Posted by: Jason Reno | January 08, 2007 at 03:27 PM
Wow, do your analogies ever work. I see what you mean. At least, I think I see what you mean.
As far as the immediate wall you are facing--of this coming/last treatment--it reminds me of that young mountain climber who got stuck out on his own with his arm crushed under a rock. He couldn't get the arm out, and no one was coming to his aid. The only remedy he could figure out was to saw his arm off, which he did. Yes, he got back to civilization. But I'm pretty sure while he was sawing away he wasn't thinking, "Yippie-doo! I'm almost free! I'm just about on my way home!"
You have to sit and have someone saw on your arm on Wednesday before you're free. Freedom is out there, past the arduous, horrible task of chemo.
And while for you, unlike the young man's arm, your hair will eventually grow back, and other chemo-related issues should resolve over time, you'll still have that doubt...and I'm mixing metaphors, but you'll have that doubt that the car won't start. It'll be with you.

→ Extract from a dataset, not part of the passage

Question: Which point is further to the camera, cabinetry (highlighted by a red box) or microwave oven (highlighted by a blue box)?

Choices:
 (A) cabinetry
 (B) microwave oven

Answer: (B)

That reminds me of Phil's heart. In the back of my head, niggling some days, there's some doubt. It's there, even though he's all sewn up with that bionic valve. Even though he's in excellent health (according to the cardiologist and Dr. Erb), I still wonder if I'll end up raising these kids on my own. It's there, niggling, like your rainy days with the purring Honda.
I don't know if that's close to what you're feeling at all. In the end, just know that you have our love and prayers throughout, my friend.
Posted by: Ann | January 08, 2007 at 05:41 PM
I think it takes enormous amounts of discipline to live with fear and not let the fear own you. I think we all must have it, in some way. The difference is do we give in to it, do we let it change us.
I guess.
Or maybe it isn't about living with fear. Maybe it is living with knowledge and not letting the knowledge turn to fear.
oh, whatever.
Posted by: Jenne | January 09, 2007 at 03:55 PM
Today's Wednesday. I hope it's going well for you!
I once had a car that shut off every time I went over railroad tracks.